• [DATA]:

────────────────────

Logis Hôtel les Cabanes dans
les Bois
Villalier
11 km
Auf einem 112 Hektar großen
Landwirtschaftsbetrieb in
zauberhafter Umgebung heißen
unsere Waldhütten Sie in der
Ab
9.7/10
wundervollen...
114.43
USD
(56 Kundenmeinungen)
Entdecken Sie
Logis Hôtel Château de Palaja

────────────────────

• [EXERCISE DETAILS]: Give an exact copy of the lines from the one with "zauberhafter Umgebung heißen" through the end of the entries, both ends included.

• [EXERCISE OUTPUT]:
zauberhafter Umgebung heißen
unsere Waldhütten Sie in der
Ab
9.7/10
wundervollen...
114.43
USD
(56 Kundenmeinungen)
Entdecken Sie
Logis Hôtel Château de Palaja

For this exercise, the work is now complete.